Extract to read -
Of all the things I was grateful did not die last week, it was the iPod Classic. It had been heavily forecasted that it most certainly would not outlive Steve Jobs. Snarky tech bloggers, commenters, and taste-making wanna-bes stared down their noses as they all typed the same sentence:
Who still buys iPod Classics?

Flashback to ten years ago. (Sometimes I marvel at how ten years can simultaneously seem so long ago and just yesterday.) I have never been what one would call an “early adopter,” as much as I would have liked to be. It took taking an emery board to the acid-corroded battery coils of a second-hand Walkman cassette player for  the 15 year-old me to finally acquire portable music, at a time when everyone else had already moved on to those new-fangled “compact discs.” I was, in essence, the last person on my block. 
This occasionally worked in my favor, especially when it came to toys filled with zeros and ones. I got to giggle safely from the sidelines as I watched well-heeled gullibles fumble with their buggy Newtons and Wizards.  
But the first time I saw an iPod in the fall of 2001, I fell in love. Like a G.I. in World War II lusting after a pinup girl, the photo in that magazine ad enchanted and enthralled me. It was the most beautiful thing I’d ever seen. Impressive specs aside - 1,000 songs in your pocket! That’s almost 100 CDs! - it was small and gleaming and gorgeous. I didn’t just want one. I coveted one. I craved one. 
But I was held back, this time not by financial issues but by Bill Gates. At the time, I was living smack in the middle of a Windows household, and the first iPod was Mac-only. Still, I dreamed as I walked the streets of New York City, carefully so as not to make the Discman in my tote bag skip. 
In the first year of the iPod’s release, I encountered only two people who owned one. In both cases, I could only stare and let out a hushed “wow.” I knew better than to ask these owners if they loved their iPods, because I knew the answer was “duh.”
It’s ironic that there’s been so many tumultuous dealings between Apple and the Beatles (between the logo design lawsuits and the endless pursuit of their music catalog), because the iPod was, to a post-September 11th America, what the Beatles were to a post-Kennedy assassination America. It was a little white box of magic and hope that you didn’t realize would change everything. 
I know this all may sound like hyperbole, but take your nose out of your touchscreen for two seconds and look back at that design. It truly was a revolution, and it is still beautiful.

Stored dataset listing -
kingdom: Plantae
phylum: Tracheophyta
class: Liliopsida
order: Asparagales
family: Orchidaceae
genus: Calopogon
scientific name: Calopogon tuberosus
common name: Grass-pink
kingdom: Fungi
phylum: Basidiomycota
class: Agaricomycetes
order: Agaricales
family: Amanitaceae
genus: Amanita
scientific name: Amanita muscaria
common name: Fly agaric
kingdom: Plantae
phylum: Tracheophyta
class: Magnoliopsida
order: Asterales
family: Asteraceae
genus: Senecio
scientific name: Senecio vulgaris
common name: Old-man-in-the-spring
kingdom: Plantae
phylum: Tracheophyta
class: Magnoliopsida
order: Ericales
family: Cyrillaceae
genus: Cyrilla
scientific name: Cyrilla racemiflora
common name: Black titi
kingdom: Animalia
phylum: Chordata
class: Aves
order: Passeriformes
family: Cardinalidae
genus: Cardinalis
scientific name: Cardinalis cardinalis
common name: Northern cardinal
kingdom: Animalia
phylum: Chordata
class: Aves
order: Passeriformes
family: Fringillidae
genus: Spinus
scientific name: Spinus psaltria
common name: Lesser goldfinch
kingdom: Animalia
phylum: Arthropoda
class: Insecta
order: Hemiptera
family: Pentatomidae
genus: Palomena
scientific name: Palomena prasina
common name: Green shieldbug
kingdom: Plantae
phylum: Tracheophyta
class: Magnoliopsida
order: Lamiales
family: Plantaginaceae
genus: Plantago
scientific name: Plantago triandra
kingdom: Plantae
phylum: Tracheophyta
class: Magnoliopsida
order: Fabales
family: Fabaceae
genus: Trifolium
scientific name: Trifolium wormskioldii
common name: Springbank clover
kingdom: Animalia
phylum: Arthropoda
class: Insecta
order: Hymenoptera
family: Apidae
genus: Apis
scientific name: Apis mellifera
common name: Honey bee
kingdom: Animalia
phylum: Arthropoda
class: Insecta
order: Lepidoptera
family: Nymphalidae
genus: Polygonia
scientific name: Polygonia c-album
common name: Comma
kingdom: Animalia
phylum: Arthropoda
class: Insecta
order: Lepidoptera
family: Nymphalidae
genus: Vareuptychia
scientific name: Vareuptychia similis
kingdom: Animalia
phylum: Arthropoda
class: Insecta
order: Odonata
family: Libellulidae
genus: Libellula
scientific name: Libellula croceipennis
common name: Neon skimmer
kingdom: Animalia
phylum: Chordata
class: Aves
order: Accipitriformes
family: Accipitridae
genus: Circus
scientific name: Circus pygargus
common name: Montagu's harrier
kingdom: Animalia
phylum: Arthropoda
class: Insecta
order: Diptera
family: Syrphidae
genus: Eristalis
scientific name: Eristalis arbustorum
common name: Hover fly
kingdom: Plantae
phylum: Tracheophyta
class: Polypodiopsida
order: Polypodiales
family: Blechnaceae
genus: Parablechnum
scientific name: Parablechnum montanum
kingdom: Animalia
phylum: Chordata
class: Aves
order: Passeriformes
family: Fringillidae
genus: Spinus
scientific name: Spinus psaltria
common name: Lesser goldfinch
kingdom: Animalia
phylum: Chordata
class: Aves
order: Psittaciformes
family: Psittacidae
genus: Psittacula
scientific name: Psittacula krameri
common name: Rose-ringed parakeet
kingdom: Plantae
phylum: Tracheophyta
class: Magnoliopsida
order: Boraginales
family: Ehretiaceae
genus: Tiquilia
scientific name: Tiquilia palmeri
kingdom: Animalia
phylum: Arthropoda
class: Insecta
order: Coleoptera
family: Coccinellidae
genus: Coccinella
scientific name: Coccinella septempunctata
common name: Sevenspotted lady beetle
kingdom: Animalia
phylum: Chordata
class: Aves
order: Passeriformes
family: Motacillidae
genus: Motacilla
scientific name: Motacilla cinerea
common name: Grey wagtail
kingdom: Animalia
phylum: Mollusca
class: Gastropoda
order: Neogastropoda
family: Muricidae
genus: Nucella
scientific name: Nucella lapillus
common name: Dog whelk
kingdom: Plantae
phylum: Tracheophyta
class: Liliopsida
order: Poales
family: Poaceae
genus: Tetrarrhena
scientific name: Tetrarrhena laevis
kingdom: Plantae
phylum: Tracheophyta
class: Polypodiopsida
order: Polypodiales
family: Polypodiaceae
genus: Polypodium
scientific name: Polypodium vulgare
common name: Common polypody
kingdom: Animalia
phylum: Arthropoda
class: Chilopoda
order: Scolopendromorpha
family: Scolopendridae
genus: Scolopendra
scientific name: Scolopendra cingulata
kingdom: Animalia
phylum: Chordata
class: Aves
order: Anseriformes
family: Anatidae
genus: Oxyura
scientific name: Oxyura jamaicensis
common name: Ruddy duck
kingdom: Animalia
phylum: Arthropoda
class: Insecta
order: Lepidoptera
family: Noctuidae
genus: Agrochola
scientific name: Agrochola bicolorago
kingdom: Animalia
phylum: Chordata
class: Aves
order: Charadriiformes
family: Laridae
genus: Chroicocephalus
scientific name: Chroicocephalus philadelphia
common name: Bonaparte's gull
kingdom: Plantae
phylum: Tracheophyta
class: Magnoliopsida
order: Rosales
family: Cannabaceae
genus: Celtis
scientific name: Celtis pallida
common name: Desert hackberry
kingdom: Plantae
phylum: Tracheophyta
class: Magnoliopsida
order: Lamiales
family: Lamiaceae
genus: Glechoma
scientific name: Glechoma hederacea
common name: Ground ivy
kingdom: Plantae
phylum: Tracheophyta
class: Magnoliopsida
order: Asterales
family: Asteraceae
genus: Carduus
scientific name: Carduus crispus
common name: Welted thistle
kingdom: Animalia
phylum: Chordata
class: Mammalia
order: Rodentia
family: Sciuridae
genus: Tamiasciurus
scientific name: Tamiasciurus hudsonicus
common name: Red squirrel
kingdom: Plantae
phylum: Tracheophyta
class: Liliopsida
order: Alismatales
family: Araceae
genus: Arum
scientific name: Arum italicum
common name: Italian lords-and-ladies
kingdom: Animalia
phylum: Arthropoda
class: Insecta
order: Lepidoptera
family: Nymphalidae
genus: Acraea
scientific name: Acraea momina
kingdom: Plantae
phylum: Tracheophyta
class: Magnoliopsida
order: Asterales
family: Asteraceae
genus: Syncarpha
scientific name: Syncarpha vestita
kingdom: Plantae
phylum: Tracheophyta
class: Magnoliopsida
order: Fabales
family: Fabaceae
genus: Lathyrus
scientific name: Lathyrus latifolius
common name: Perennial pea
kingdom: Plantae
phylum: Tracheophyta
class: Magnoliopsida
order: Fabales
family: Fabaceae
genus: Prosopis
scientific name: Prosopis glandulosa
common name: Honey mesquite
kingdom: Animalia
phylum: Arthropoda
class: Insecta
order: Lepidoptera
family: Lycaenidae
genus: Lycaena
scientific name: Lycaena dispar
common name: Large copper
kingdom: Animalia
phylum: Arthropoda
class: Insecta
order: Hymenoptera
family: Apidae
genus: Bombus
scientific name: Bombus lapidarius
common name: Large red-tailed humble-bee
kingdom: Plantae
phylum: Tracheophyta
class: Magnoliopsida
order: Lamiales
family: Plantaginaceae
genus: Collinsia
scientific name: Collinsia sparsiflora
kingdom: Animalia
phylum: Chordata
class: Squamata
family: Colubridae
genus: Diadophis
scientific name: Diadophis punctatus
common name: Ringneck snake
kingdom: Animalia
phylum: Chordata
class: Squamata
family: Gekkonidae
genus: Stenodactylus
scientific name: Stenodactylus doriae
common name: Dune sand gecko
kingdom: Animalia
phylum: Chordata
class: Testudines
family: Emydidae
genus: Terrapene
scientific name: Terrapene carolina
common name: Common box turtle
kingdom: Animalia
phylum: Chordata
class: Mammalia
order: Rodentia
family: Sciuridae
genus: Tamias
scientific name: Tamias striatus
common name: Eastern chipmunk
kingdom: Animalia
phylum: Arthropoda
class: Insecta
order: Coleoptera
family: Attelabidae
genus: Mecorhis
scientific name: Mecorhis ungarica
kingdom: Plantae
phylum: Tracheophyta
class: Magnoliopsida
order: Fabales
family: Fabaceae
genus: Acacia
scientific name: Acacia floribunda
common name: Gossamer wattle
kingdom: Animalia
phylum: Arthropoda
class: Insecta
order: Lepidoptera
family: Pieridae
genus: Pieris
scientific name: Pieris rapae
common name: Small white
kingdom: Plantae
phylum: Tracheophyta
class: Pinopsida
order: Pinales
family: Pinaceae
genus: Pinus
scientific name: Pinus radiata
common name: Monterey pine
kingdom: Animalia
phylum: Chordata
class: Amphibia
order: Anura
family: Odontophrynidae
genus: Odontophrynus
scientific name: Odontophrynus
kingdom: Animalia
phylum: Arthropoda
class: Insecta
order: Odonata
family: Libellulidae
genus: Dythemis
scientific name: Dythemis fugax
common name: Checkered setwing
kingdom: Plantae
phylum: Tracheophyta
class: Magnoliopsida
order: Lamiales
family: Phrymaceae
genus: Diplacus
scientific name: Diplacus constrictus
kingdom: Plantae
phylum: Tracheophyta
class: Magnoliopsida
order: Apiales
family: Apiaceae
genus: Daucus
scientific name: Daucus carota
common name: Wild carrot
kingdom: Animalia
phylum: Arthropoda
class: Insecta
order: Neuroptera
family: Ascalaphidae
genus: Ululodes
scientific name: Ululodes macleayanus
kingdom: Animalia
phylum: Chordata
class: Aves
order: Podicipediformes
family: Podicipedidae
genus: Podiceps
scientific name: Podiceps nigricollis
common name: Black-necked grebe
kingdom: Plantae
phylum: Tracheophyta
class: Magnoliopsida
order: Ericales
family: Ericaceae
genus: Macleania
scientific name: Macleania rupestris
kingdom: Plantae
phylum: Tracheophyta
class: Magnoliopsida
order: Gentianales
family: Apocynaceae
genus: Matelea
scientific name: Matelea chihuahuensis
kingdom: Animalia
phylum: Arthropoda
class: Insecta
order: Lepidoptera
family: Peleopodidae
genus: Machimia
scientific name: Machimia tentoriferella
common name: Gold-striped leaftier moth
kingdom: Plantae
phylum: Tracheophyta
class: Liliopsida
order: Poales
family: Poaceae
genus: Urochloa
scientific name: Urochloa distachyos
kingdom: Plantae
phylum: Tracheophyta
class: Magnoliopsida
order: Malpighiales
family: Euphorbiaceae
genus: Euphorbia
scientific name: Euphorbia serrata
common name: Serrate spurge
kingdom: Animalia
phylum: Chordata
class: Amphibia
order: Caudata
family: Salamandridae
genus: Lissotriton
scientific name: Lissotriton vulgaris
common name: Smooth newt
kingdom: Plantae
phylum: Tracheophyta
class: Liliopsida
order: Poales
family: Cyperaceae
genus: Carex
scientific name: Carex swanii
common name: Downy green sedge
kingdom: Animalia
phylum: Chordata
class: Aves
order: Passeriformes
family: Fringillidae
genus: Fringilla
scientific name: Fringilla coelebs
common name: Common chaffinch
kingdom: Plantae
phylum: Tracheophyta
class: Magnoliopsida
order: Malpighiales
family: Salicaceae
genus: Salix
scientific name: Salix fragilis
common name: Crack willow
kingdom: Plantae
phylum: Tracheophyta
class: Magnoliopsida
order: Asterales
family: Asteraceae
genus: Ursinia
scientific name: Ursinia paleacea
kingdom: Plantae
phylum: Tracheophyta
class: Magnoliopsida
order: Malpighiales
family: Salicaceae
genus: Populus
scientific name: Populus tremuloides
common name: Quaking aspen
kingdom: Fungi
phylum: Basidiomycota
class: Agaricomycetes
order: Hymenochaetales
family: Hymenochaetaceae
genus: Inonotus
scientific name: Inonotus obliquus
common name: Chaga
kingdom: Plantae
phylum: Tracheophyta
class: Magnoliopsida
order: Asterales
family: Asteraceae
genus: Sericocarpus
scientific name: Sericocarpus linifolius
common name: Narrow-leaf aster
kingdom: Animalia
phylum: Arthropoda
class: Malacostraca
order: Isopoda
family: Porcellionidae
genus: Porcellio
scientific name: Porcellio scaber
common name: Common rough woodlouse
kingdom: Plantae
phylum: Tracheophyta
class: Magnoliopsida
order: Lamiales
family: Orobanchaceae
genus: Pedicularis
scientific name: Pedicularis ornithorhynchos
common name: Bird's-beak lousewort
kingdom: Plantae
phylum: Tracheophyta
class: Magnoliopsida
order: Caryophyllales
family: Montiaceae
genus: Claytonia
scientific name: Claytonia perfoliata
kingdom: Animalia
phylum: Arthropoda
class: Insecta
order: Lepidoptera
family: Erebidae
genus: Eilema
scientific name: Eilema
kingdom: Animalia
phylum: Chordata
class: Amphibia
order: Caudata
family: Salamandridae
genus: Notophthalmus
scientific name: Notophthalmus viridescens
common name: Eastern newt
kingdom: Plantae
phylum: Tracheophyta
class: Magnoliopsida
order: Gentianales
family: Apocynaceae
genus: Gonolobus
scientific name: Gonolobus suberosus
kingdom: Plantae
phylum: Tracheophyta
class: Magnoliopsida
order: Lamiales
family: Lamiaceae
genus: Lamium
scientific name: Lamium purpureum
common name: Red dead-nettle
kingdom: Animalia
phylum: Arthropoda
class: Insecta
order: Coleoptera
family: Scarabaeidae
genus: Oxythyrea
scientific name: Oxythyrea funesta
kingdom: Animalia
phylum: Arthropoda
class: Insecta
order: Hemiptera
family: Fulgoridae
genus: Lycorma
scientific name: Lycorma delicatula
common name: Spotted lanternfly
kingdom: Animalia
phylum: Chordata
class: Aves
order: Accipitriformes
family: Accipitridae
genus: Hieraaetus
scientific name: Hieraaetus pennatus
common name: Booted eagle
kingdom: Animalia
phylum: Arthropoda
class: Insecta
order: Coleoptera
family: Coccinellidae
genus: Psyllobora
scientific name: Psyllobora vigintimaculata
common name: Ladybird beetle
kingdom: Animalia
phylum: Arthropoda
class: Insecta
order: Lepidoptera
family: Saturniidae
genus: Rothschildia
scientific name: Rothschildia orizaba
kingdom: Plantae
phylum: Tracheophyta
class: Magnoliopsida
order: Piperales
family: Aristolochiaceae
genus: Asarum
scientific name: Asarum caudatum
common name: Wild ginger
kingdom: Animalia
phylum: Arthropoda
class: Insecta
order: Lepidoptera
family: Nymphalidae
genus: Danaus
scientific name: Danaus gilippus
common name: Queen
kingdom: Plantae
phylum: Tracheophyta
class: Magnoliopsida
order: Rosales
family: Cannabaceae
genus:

Directions -
A - In the essay, when did the writer first see an iPod?
B - Please copy the listing word for word, starting at its first line and ending at the line that contains "family: Cyrillaceae", with that line included.
The listing has no connection to the essay.

Exercise answers -
A - In the fall of 2001.

B -
kingdom: Plantae
phylum: Tracheophyta
class: Liliopsida
order: Asparagales
family: Orchidaceae
genus: Calopogon
scientific name: Calopogon tuberosus
common name: Grass-pink
kingdom: Fungi
phylum: Basidiomycota
class: Agaricomycetes
order: Agaricales
family: Amanitaceae
genus: Amanita
scientific name: Amanita muscaria
common name: Fly agaric
kingdom: Plantae
phylum: Tracheophyta
class: Magnoliopsida
order: Asterales
family: Asteraceae
genus: Senecio
scientific name: Senecio vulgaris
common name: Old-man-in-the-spring
kingdom: Plantae
phylum: Tracheophyta
class: Magnoliopsida
order: Ericales
family: Cyrillaceae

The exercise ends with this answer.